→ About this task
Lay out the lines from the one containing "전환하고 로고를 텍스트로 천천히 페이드합니다. 풍부한 색상" through the last line as a numbered list, skipping blank lines and leaving the pictures out.

→ Data records
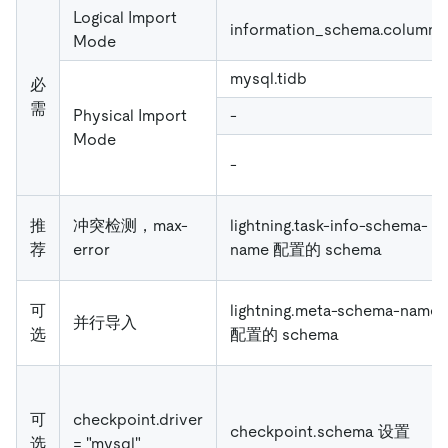
Logical Import
information_schema.columns
Mode
mysql.tidb
必
需
Physical Import
-
Mode
-
推
冲突检测，max-
lightning.task-info-schema-
荐
error
name 配置的 schema
可
lightning.meta-schema-name
并行导入
选
配置的 schema
可
checkpoint.driver
checkpoint.schema 设置
选
= "mysql"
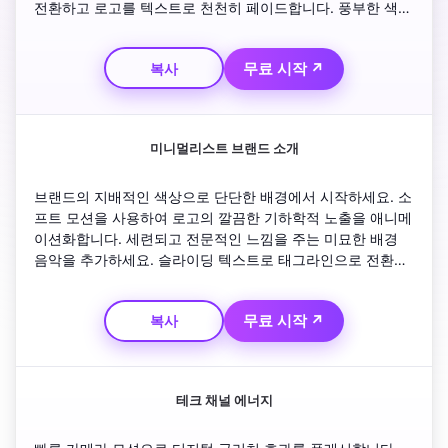
전환하고 로고를 텍스트로 천천히 페이드합니다. 풍부한 색상 
등급과 부드러운 카메라 팬을 사용하세요. 시퀀스를 우아하게 
마무리하기 위해 주변 톤이 있는 시그니처 페이드 아웃 애니
무료 시작 ↗
복사
메이션을 보여주는 아우트로 클립으로 마무리하세요.
미니멀리스트 브랜드 소개
브랜드의 지배적인 색상으로 단단한 배경에서 시작하세요. 소
프트 모션을 사용하여 로고의 깔끔한 기하학적 노출을 애니메
이션화합니다. 세련되고 전문적인 느낌을 주는 미묘한 배경 
음악을 추가하세요. 슬라이딩 텍스트로 태그라인으로 전환합
니다. 아웃트로의 경우 애니메이션이 가벼운 페이드와 일치하
는 톤으로 반전하여 매끄러운 시각적 흐름을 만듭니다.
무료 시작 ↗
복사
테크 채널 에너지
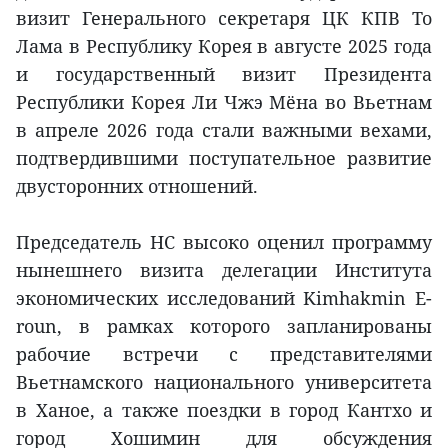
визит Генерального секретаря ЦК КПВ То
Лама в Республику Корея в августе 2025 года
и государственный визит Президента
Республики Корея Ли Чжэ Мёна во Вьетнам
в апреле 2026 года стали важными вехами,
подтвердившими поступательное развитие
двусторонних отношений.
Председатель НС высоко оценил программу
нынешнего визита делегации Института
экономических исследований Kimhakmin E-
roun, в рамках которого запланированы
рабочие встречи с представителями
Вьетнамского национального университета
в Ханое, а также поездки в город Кантхо и
город Хошимин для обсуждения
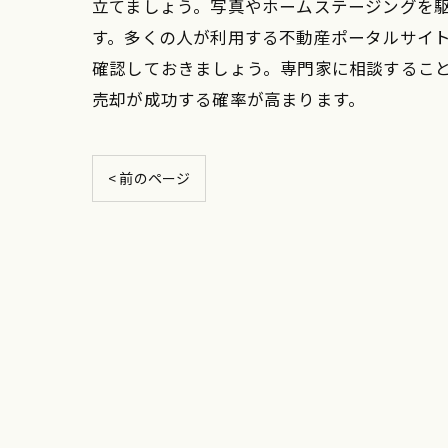
立てましょう。写真やホームステージングを
す。多くの人が利用する不動産ポータルサイ
確認しておきましょう。専門家に相談するこ
売却が成功する確率が高まります。
< 前のページ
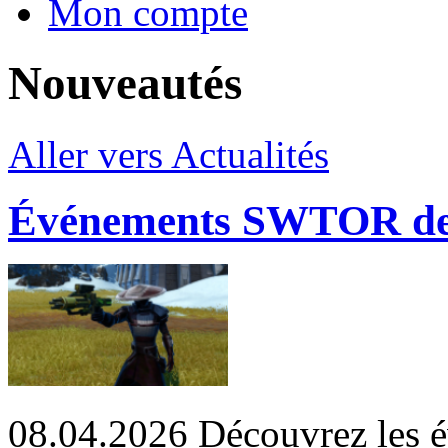
Mon compte
Nouveautés
Aller vers Actualités
Événements SWTOR de
08.04.2026
Découvrez les é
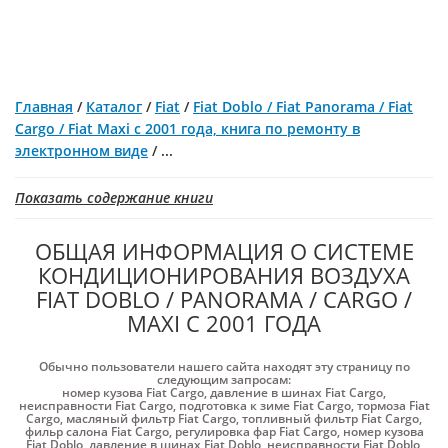
Главная
/
Каталог
/
Fiat
/
Fiat Doblo / Fiat Panorama / Fiat
Cargo / Fiat Maxi с 2001 года, книга по ремонту в
электронном виде
/
...
Показать содержание книги
ОБЩАЯ ИНФОРМАЦИЯ О СИСТЕМЕ
КОНДИЦИОНИРОВАНИЯ ВОЗДУХА
FIAT DOBLO / PANORAMA / CARGO /
MAXI С 2001 ГОДА
Обычно пользователи нашего сайта находят эту страницу по
следующим запросам:
номер кузова Fiat Cargo
,
давление в шинах Fiat Cargo
,
неисправности Fiat Cargo
,
подготовка к зиме Fiat Cargo
,
тормоза Fiat
Cargo
,
масляный фильтр Fiat Cargo
,
топливный фильтр Fiat Cargo
,
фильр салона Fiat Cargo
,
регулировка фар Fiat Cargo
,
номер кузова
Fiat Doblo
,
давление в шинах Fiat Doblo
,
неисправности Fiat Doblo
,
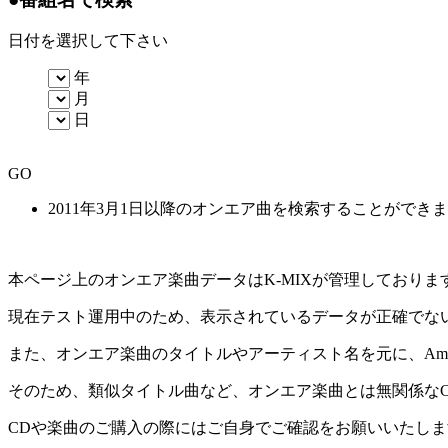
日付を選択して下さい
年
月
日
GO
2011年3月1日以降のオンエア曲を検索することができ
本ページ上のオンエア楽曲データはK-MIXが管理しており
現在テスト運用中のため、表示されているデータが正確でな
また、オンエア楽曲のタイトルやアーティスト名を元に、Amaz
そのため、類似タイトル曲など、オンエア楽曲とは無関係な
CDや楽曲のご購入の際にはご自身でご確認をお願いいたしま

→ Answer space
1. 전환하고 로고를 텍스트로 천천히 페이드합니다. 풍부한 색상 
2. 등급과 부드러운 카메라 팬을 사용하세요. 시퀀스를 우아하게 
3. 마무리하기 위해 주변 톤이 있는 시그니처 페이드 아웃 애니
4. 무료 시작 ↗
5. 복사
6. 메이션을 보여주는 아우트로 클립으로 마무리하세요.
7. 미니멀리스트 브랜드 소개
8. 브랜드의 지배적인 색상으로 단단한 배경에서 시작하세요. 소
9. 프트 모션을 사용하여 로고의 깔끔한 기하학적 노출을 애니메
10. 이션화합니다. 세련되고 전문적인 느낌을 주는 미묘한 배경 
11. 음악을 추가하세요. 슬라이딩 텍스트로 태그라인으로 전환합
12. 니다. 아웃트로의 경우 애니메이션이 가벼운 페이드와 일치하
13. 는 톤으로 반전하여 매끄러운 시각적 흐름을 만듭니다.
14. 무료 시작 ↗
15. 복사
16. 테크 채널 에너지
17. визит Генерального секретаря ЦК КПВ То
18. Лама в Республику Корея в августе 2025 года
19. и государственный визит Президента
20. Республики Корея Ли Чжэ Мёна во Вьетнам
21. в апреле 2026 года стали важными вехами,
22. подтвердившими поступательное развитие
23. двусторонних отношений.
24. Председатель НС высоко оценил программу
25. нынешнего визита делегации Института
26. экономических исследований Kimhakmin E-
27. roun, в рамках которого запланированы
28. рабочие встречи с представителями
29. Вьетнамского национального университета
30. в Ханое, а также поездки в город Кантхо и
31. город Хошимин для обсуждения
32. 立てましょう。写真やホームステージングを
33. す。多くの人が利用する不動産ポータルサイ
34. 確認しておきましょう。専門家に相談するこ
35. 売却が成功する確率が高まります。
36. < 前のページ
37. Mon compte
38. Nouveautés
39. Aller vers Actualités
40. Événements SWTOR de
41. 08.04.2026
42. Découvrez les é
43. Главная
44. /
45. Каталог
46. /
47. Fiat
48. /
49. Fiat Doblo / Fiat Panorama / Fiat
50. Cargo / Fiat Maxi с 2001 года, книга по ремонту в
51. электронном виде
52. /
53. ...
54. Показать содержание книги
55. ОБЩАЯ ИНФОРМАЦИЯ О СИСТЕМЕ
56. КОНДИЦИОНИРОВАНИЯ ВОЗДУХА
57. FIAT DOBLO / PANORAMA / CARGO /
58. MAXI С 2001 ГОДА
59. Обычно пользователи нашего сайта находят эту страницу по
60. следующим запросам:
61. номер кузова Fiat Cargo
62. ,
63. давление в шинах Fiat Cargo
64. ,
65. неисправности Fiat Cargo
66. ,
67. подготовка к зиме Fiat Cargo
68. ,
69. тормоза Fiat
70. Cargo
71. ,
72. масляный фильтр Fiat Cargo
73. ,
74. топливный фильтр Fiat Cargo
75. ,
76. фильр салона Fiat Cargo
77. ,
78. регулировка фар Fiat Cargo
79. ,
80. номер кузова
81. Fiat Doblo
82. ,
83. давление в шинах Fiat Doblo
84. ,
85. неисправности Fiat Doblo
86. ,
87. 日付を選択して下さい
88. 年
89. 月
90. 日
91. GO
92. 2011年3月1日以降のオンエア曲を検索することができ
93. 本ページ上のオンエア楽曲データはK-MIXが管理しており
94. 現在テスト運用中のため、表示されているデータが正確でな
95. また、オンエア楽曲のタイトルやアーティスト名を元に、Amaz
96. そのため、類似タイトル曲など、オンエア楽曲とは無関係な
97. CDや楽曲のご購入の際にはご自身でご確認をお願いいたしま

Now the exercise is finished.